▶ **Prompt**
Count the lines in the records below that contain the string "Bedeutung", matching case exactly. Reply with the number only.

▶ **Records shown**
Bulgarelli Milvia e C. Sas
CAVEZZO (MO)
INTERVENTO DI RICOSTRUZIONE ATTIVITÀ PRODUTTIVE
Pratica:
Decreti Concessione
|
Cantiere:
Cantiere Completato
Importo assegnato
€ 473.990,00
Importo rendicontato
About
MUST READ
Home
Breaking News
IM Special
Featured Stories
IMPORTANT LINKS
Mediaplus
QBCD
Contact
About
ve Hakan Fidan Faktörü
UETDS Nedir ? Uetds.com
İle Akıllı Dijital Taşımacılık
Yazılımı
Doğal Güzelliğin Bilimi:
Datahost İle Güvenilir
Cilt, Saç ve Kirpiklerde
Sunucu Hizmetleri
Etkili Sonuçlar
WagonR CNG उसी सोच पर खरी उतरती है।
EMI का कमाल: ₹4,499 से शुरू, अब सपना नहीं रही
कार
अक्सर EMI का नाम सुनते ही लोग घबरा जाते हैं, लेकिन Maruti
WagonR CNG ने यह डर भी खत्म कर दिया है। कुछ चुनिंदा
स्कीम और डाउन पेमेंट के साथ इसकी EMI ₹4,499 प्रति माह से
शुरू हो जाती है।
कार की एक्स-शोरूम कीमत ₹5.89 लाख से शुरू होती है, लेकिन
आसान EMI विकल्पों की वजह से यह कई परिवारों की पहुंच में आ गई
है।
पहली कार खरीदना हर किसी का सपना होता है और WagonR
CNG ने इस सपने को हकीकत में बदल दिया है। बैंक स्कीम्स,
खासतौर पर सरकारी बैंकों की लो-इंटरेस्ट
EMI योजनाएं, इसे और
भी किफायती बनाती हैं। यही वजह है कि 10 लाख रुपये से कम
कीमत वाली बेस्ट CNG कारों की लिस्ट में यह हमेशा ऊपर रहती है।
--
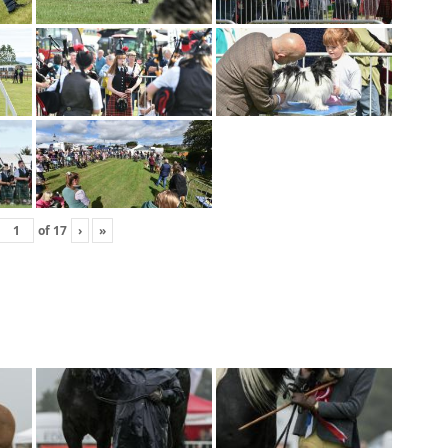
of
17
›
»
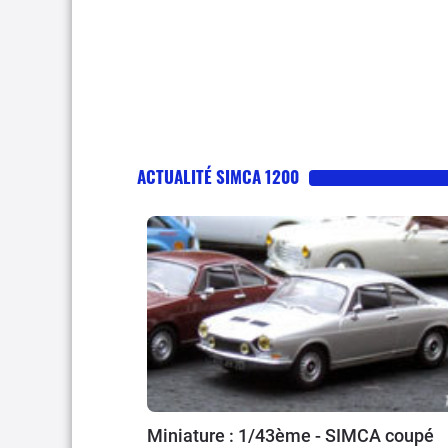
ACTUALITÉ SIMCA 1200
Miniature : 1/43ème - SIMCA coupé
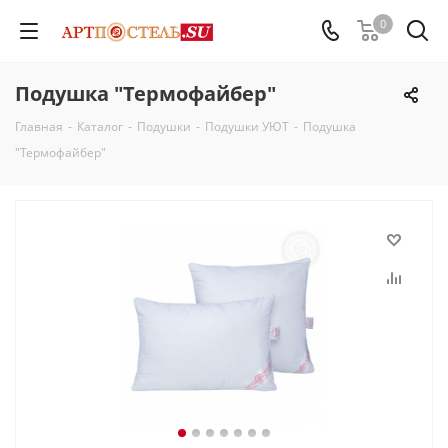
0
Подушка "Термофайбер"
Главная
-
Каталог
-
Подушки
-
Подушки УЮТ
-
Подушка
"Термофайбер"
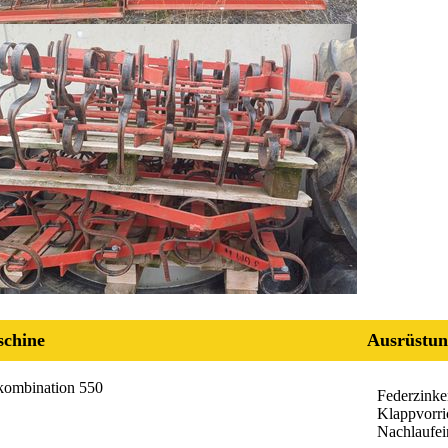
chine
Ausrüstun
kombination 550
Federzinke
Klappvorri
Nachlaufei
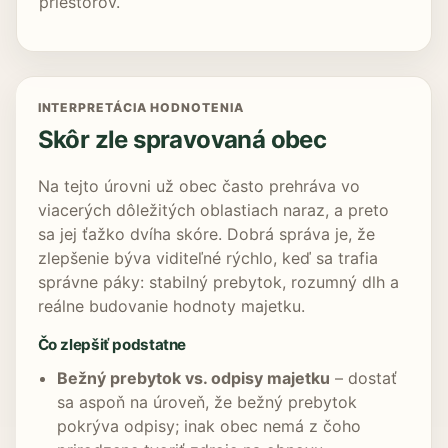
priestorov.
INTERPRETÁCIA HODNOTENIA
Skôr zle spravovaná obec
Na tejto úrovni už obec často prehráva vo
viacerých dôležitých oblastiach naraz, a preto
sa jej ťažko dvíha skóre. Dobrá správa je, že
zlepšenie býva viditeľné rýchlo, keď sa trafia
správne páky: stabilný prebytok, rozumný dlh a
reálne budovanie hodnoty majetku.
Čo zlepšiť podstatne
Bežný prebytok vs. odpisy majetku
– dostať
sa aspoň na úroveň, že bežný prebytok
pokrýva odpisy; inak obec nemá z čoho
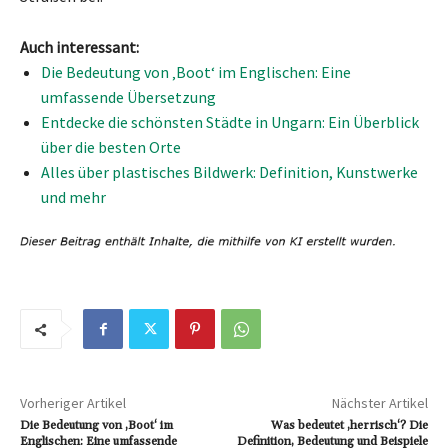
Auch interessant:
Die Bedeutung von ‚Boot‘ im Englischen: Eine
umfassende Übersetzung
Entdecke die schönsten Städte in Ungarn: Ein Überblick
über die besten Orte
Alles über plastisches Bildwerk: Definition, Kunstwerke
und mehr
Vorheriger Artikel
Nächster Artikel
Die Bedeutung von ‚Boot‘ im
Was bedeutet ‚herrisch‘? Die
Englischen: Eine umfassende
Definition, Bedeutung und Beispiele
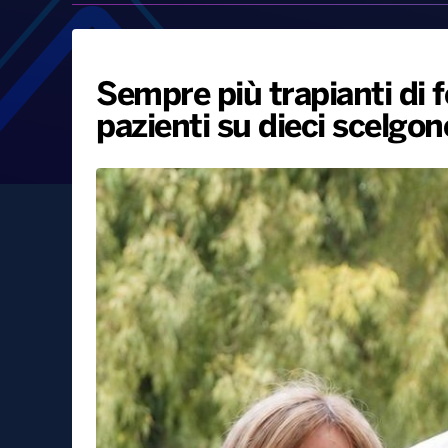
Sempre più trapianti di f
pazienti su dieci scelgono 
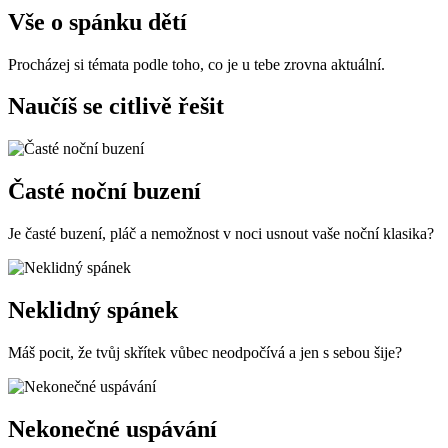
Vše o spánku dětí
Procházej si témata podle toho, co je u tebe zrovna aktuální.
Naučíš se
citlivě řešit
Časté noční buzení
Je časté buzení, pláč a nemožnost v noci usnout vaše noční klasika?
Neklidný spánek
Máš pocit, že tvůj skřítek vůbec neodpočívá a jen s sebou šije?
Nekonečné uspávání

▶ **Task response**
3